Among the entries below, how many lines contain the string "left"? Only the number, please.

+++ Excerpted data +++

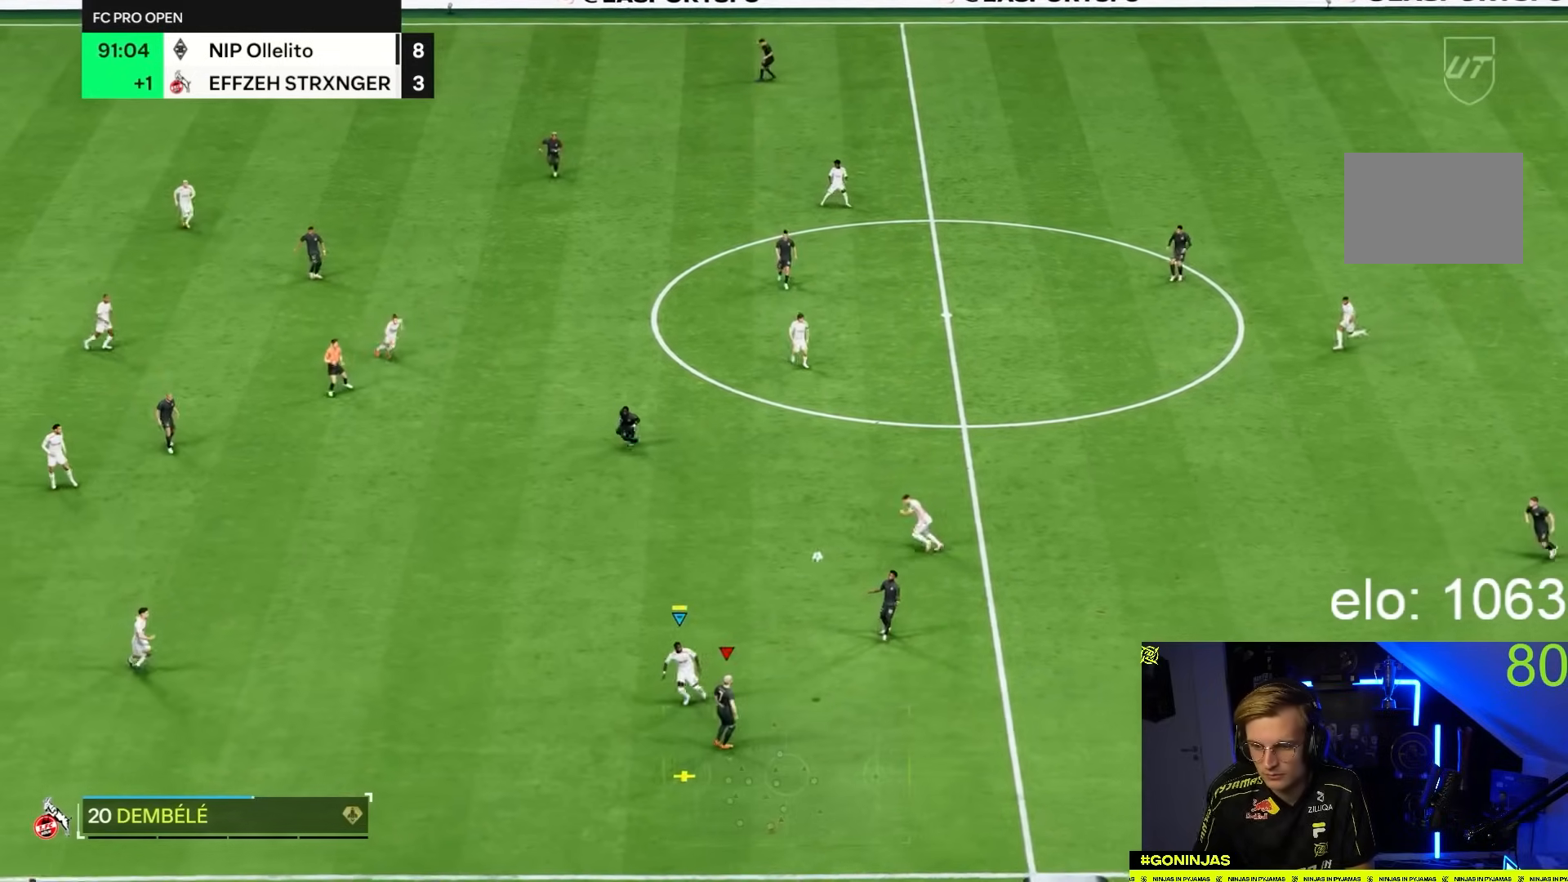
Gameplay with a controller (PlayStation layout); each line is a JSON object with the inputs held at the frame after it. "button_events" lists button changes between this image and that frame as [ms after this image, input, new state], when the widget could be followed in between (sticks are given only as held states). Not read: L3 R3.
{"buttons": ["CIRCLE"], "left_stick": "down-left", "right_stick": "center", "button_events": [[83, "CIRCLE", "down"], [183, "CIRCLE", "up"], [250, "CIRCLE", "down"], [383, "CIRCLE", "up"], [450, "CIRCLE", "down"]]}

+++
+++ Excerpted data +++

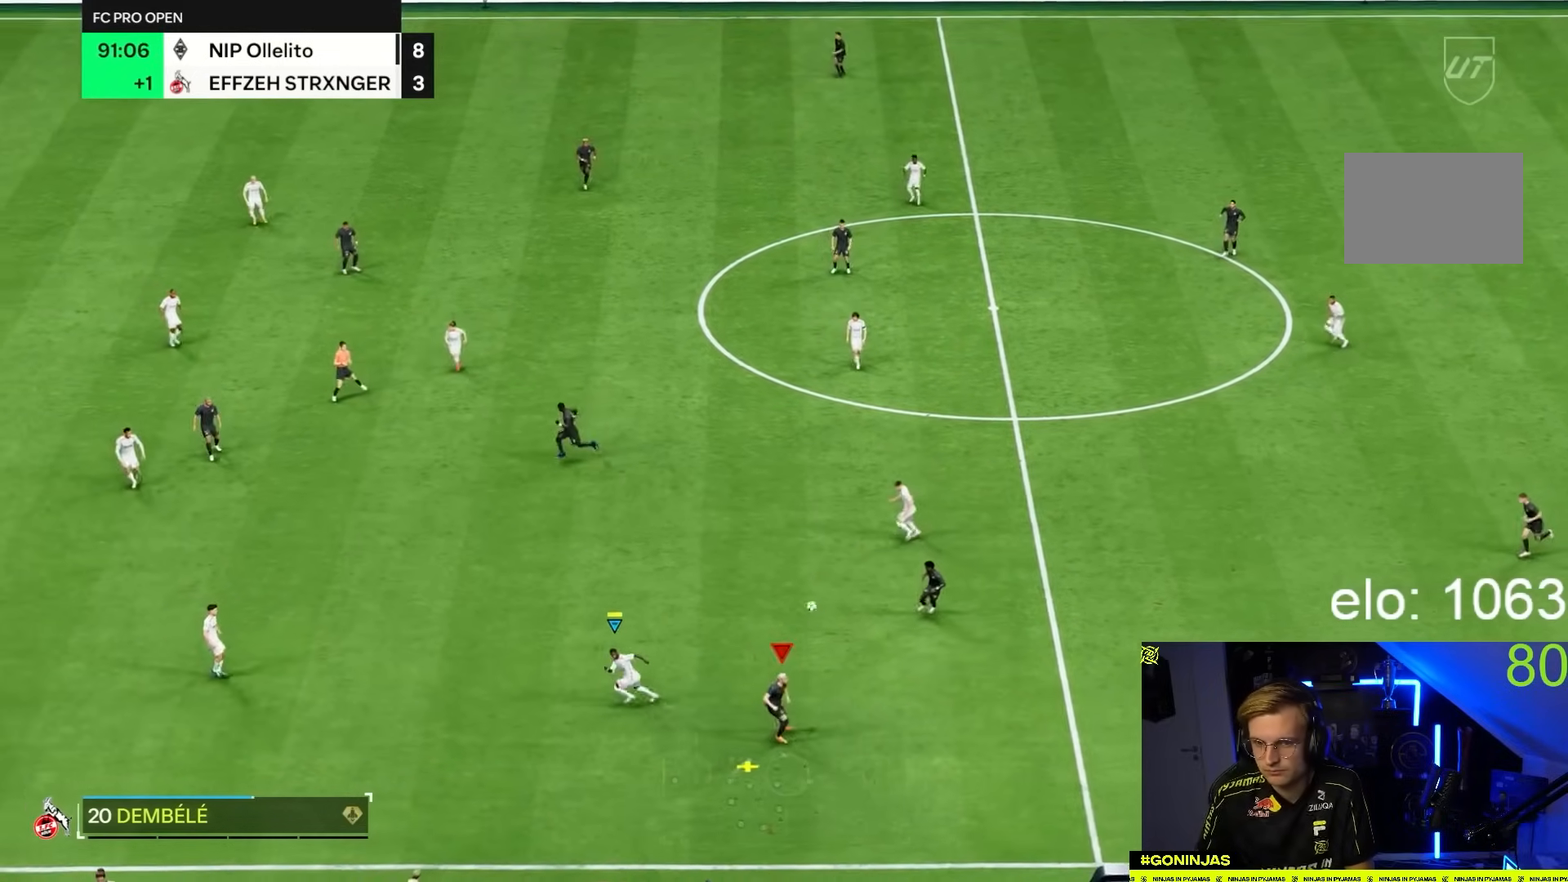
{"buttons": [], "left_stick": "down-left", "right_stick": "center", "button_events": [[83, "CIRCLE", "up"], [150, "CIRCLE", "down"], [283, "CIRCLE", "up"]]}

+++

▶ Result for this task
2